Producer -> ProducerConsumer -> Consumer. Producer reads N lines from file, sends it to ProducerConsumer which does Task.async calling the web service and sends results to Consumer.
Producer -> N instances of ProducerConsumer -> Consumer. Here I instantiate N ProducerConsumers and set max_demand to 1. Producer reads N lines from file, sends it to one of ProducerConsumers which just calls the web service and sends results to Consumer. This way each ProducerConsumer handles 1 event only in parallel with others but also ProducerConsumer kinda assumes that there will be only one event in events list which I personally don’t like. I came up with code like this:

{:ok, producer} = Producer.start_link("./file.txt")
{:ok, consumer} = Consumer.start_link()

parallel_workers = 5

1..parallel_workers
  |> Enum.each(
    fn _ ->
      {:ok, producer_consumer} = ProducerConsumer.start_link()
      GenStage.sync_subscribe(producer_consumer, to: producer, max_demand: 1)
      GenStage.sync_subscribe(consumer, to: producer_consumer, max_demand: 1)
    end
)

I understand that I could use Task.async_stream instead but the goal here is to understand GenStage. So I would like to know which is the more common way to solve task like this.

kokolegorille · March 26, 2019, 1:15am

Welcome to the forum.

I would select 2, but I would also increase max_demand.

The reason is… for back pressure to work efficiently, GenStage try to avoid empty consumer cycle by asking more tasks after processing half of its tasks.

Well, half of 1 is not really useful. IIRC Default is 500, but You can try less.

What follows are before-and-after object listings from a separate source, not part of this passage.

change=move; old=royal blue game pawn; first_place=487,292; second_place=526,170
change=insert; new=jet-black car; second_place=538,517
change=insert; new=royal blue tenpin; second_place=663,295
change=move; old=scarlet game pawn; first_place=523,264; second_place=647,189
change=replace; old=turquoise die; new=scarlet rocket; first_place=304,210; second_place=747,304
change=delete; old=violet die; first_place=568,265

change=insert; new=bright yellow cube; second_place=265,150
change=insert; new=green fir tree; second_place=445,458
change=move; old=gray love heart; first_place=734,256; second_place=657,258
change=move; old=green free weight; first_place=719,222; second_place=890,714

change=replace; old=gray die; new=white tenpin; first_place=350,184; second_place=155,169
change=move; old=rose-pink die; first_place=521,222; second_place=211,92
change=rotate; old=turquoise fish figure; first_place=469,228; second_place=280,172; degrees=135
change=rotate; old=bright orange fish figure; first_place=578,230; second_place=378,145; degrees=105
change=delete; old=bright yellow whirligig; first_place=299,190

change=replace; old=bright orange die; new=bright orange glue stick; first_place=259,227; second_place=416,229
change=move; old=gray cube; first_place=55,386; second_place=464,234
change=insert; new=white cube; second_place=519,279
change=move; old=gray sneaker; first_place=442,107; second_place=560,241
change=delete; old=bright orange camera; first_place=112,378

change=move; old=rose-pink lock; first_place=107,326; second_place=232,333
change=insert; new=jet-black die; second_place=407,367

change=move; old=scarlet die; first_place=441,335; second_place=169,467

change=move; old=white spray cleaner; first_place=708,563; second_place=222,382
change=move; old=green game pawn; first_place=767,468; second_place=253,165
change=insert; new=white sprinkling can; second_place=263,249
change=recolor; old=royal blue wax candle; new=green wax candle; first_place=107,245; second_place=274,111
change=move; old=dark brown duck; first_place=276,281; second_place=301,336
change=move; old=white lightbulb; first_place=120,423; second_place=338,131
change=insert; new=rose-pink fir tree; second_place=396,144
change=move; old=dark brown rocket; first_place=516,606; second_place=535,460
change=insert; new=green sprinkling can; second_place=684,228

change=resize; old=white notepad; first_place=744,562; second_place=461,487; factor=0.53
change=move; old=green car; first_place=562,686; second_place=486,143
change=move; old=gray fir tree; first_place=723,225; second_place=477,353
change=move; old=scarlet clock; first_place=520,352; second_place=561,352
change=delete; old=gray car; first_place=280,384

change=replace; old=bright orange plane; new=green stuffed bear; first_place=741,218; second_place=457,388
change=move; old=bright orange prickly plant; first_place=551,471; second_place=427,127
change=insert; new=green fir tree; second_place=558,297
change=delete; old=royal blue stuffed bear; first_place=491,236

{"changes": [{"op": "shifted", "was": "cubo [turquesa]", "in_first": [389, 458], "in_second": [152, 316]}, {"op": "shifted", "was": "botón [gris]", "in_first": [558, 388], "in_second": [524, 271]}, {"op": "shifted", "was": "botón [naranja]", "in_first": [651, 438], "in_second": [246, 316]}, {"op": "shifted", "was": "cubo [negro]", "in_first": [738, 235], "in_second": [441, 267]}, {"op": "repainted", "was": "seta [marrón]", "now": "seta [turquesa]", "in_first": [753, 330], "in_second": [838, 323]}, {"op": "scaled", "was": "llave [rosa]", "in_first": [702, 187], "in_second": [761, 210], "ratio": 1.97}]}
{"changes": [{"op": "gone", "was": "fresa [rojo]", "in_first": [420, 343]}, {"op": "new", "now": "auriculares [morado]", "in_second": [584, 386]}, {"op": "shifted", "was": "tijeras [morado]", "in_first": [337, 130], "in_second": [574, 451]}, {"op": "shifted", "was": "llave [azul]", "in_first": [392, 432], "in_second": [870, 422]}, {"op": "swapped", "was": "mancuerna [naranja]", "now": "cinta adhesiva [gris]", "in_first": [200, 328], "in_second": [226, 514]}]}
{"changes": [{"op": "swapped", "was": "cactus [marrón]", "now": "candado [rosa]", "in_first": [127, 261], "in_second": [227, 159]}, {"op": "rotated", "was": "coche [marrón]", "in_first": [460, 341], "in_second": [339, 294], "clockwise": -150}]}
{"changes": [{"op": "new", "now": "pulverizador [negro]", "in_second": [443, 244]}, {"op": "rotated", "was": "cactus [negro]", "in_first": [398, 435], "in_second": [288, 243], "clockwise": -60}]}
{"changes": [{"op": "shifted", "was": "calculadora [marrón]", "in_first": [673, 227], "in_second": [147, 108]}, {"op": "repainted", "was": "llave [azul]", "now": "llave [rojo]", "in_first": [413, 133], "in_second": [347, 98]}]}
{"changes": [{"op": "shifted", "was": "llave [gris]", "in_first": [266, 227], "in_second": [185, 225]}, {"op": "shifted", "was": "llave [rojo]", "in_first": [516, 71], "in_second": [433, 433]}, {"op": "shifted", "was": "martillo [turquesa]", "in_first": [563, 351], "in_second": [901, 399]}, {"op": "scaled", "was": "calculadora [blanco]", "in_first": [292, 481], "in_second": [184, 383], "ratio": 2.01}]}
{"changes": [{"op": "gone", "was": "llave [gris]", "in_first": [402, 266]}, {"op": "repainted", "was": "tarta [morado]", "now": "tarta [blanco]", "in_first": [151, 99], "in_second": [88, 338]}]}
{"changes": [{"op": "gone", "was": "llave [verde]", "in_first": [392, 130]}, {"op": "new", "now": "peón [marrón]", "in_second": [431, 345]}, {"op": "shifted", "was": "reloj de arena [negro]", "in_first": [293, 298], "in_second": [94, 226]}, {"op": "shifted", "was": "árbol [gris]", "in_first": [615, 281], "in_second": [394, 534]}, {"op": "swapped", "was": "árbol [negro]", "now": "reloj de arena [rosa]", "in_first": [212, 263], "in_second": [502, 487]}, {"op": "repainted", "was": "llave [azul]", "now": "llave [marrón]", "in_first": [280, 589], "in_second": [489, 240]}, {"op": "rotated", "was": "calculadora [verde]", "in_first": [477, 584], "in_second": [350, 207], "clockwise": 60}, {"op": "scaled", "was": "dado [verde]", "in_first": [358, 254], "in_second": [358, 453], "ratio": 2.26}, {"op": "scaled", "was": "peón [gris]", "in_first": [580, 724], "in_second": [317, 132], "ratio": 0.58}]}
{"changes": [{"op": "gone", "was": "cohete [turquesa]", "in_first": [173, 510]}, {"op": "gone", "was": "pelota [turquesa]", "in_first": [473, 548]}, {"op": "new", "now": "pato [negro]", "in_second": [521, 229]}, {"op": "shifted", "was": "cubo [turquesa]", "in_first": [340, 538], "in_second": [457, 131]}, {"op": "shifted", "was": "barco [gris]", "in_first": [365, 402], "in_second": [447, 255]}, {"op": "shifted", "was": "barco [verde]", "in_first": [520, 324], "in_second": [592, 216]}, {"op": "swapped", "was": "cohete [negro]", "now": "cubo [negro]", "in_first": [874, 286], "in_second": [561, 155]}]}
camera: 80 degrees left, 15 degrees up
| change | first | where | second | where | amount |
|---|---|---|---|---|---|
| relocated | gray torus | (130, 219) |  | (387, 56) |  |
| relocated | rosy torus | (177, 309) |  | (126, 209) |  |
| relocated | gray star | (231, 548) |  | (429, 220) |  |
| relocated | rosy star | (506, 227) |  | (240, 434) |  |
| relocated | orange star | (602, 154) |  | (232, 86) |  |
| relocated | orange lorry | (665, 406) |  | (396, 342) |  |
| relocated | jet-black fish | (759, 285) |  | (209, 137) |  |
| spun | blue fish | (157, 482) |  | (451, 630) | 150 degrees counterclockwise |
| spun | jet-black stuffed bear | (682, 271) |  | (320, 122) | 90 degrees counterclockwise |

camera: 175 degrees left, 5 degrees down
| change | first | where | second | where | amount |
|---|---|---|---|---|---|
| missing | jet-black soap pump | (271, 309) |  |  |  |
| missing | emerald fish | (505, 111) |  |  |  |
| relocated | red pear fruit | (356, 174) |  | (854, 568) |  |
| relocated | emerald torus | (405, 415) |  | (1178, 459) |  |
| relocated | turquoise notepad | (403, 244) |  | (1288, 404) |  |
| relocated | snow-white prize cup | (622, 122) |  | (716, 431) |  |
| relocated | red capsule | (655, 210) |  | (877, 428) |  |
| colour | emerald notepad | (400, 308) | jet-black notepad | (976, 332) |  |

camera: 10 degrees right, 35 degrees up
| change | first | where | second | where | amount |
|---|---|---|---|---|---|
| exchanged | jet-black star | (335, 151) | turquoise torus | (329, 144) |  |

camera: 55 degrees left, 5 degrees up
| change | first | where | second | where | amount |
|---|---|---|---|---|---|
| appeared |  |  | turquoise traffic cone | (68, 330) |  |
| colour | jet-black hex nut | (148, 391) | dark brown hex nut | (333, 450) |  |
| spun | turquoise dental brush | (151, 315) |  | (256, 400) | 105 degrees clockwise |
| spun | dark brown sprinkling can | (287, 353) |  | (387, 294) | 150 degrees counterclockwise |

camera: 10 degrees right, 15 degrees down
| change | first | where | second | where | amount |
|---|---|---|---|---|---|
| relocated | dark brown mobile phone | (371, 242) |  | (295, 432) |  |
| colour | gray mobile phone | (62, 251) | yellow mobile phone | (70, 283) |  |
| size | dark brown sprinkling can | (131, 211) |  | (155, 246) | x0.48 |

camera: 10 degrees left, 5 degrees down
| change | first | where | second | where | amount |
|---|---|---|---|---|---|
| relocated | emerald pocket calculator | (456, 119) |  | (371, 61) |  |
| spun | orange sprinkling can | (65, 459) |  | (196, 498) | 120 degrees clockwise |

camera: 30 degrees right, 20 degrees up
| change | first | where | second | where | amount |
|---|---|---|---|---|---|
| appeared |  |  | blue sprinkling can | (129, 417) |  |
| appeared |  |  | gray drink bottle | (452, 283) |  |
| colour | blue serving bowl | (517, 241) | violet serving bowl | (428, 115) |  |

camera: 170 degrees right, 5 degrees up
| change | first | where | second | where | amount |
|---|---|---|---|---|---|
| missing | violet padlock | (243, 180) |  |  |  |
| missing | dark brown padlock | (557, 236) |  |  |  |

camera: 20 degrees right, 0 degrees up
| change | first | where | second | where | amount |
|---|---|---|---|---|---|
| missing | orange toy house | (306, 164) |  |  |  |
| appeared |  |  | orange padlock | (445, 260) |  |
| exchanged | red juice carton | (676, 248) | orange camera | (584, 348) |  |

jola · March 26, 2019, 7:29am

To be precise, it doesn’t ask after processing half. It asks after processing max_demand - min_demand. So in the scenarios with max_demand: 1 it will ask for one more after processing one. It’s a reasonable enough setup when you’re doing async-heavy code. You’re using back pressure to make sure each worker finishes its slow async work before it picks up another event, meaning events don’t get backed up behind a worker that, eg if you’re making requests, gets stuck on a few requests that time out or are otherwise unusually slow.

LostKobrakai · March 26, 2019, 7:57am

If you’re using GenStage to get to parallelism you should also look at flow, which is an abstraction on top of GenStage to make parallel computation simpler to setup.

Fl4m3Ph03n1x · March 26, 2019, 10:04am

And perhaps Broadway as well, though I am not really sure how one would fit it into this scenario.